───── DATASET EXTRACT
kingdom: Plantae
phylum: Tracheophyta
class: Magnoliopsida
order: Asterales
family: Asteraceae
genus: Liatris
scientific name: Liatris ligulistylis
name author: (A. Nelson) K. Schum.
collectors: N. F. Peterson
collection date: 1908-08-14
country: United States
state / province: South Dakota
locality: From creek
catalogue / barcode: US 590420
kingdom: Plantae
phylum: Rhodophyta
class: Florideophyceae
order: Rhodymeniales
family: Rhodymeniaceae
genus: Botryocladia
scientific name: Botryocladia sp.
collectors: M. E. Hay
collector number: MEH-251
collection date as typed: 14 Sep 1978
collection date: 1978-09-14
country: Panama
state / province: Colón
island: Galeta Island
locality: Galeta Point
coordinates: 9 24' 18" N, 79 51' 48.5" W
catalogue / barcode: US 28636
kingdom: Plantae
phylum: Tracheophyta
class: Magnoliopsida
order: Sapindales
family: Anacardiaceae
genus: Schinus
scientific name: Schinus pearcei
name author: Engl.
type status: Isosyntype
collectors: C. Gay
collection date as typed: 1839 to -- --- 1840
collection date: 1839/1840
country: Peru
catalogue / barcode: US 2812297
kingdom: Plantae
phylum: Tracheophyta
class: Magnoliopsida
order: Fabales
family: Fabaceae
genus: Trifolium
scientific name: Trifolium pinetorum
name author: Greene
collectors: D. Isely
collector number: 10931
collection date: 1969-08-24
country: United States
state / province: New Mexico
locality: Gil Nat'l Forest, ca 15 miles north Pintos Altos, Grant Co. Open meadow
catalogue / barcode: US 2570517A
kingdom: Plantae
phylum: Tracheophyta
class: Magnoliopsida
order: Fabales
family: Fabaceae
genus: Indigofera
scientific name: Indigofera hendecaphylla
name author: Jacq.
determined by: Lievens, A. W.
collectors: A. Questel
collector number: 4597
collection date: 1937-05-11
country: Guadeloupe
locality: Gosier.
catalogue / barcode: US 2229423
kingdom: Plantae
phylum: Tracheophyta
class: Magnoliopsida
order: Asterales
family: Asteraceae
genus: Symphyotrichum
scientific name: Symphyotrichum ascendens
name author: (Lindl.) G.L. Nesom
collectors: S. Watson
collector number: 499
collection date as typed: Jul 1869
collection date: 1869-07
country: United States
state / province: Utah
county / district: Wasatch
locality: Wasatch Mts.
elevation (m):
──────────
WORK REQUIRED:
Please repeat all of the data above line for line, without changing any character.

SOLUTION:
kingdom: Plantae
phylum: Tracheophyta
class: Magnoliopsida
order: Asterales
family: Asteraceae
genus: Liatris
scientific name: Liatris ligulistylis
name author: (A. Nelson) K. Schum.
collectors: N. F. Peterson
collection date: 1908-08-14
country: United States
state / province: South Dakota
locality: From creek
catalogue / barcode: US 590420
kingdom: Plantae
phylum: Rhodophyta
class: Florideophyceae
order: Rhodymeniales
family: Rhodymeniaceae
genus: Botryocladia
scientific name: Botryocladia sp.
collectors: M. E. Hay
collector number: MEH-251
collection date as typed: 14 Sep 1978
collection date: 1978-09-14
country: Panama
state / province: Colón
island: Galeta Island
locality: Galeta Point
coordinates: 9 24' 18" N, 79 51' 48.5" W
catalogue / barcode: US 28636
kingdom: Plantae
phylum: Tracheophyta
class: Magnoliopsida
order: Sapindales
family: Anacardiaceae
genus: Schinus
scientific name: Schinus pearcei
name author: Engl.
type status: Isosyntype
collectors: C. Gay
collection date as typed: 1839 to -- --- 1840
collection date: 1839/1840
country: Peru
catalogue / barcode: US 2812297
kingdom: Plantae
phylum: Tracheophyta
class: Magnoliopsida
order: Fabales
family: Fabaceae
genus: Trifolium
scientific name: Trifolium pinetorum
name author: Greene
collectors: D. Isely
collector number: 10931
collection date: 1969-08-24
country: United States
state / province: New Mexico
locality: Gil Nat'l Forest, ca 15 miles north Pintos Altos, Grant Co. Open meadow
catalogue / barcode: US 2570517A
kingdom: Plantae
phylum: Tracheophyta
class: Magnoliopsida
order: Fabales
family: Fabaceae
genus: Indigofera
scientific name: Indigofera hendecaphylla
name author: Jacq.
determined by: Lievens, A. W.
collectors: A. Questel
collector number: 4597
collection date: 1937-05-11
country: Guadeloupe
locality: Gosier.
catalogue / barcode: US 2229423
kingdom: Plantae
phylum: Tracheophyta
class: Magnoliopsida
order: Asterales
family: Asteraceae
genus: Symphyotrichum
scientific name: Symphyotrichum ascendens
name author: (Lindl.) G.L. Nesom
collectors: S. Watson
collector number: 499
collection date as typed: Jul 1869
collection date: 1869-07
country: United States
state / province: Utah
county / district: Wasatch
locality: Wasatch Mts.
elevation (m):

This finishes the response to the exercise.